> Exercise:
Identify all lines below that hold "улице" and collect them.
***** Records to process *****
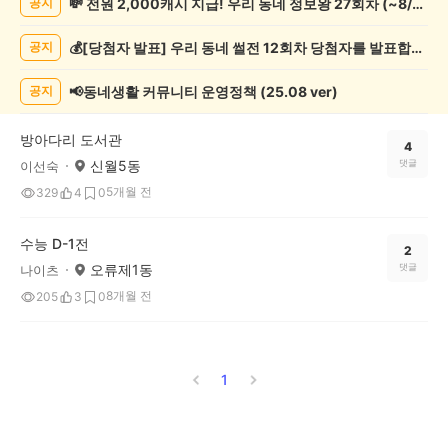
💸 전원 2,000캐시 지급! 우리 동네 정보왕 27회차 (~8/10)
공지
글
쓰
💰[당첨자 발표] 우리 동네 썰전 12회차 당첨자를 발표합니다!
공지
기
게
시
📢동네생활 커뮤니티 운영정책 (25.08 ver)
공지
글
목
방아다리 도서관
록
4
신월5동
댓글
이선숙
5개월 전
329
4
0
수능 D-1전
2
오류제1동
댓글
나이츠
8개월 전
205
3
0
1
*****
***** Records to process *****
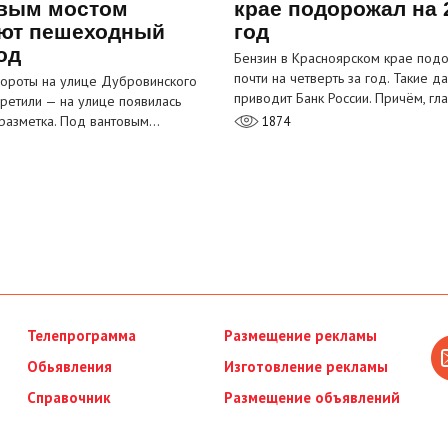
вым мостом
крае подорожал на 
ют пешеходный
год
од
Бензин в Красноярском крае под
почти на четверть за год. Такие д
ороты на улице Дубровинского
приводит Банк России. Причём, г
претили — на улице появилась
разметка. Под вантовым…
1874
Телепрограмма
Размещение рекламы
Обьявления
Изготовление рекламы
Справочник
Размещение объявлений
*****
***** Records to process *****
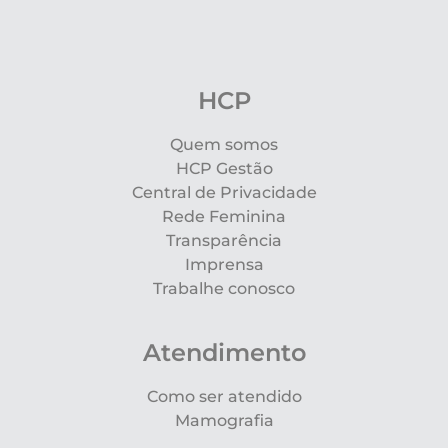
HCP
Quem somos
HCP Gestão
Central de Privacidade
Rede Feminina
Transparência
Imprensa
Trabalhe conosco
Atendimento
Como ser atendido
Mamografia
*****
> Your solution:
ороты на улице Дубровинского
претили — на улице появилась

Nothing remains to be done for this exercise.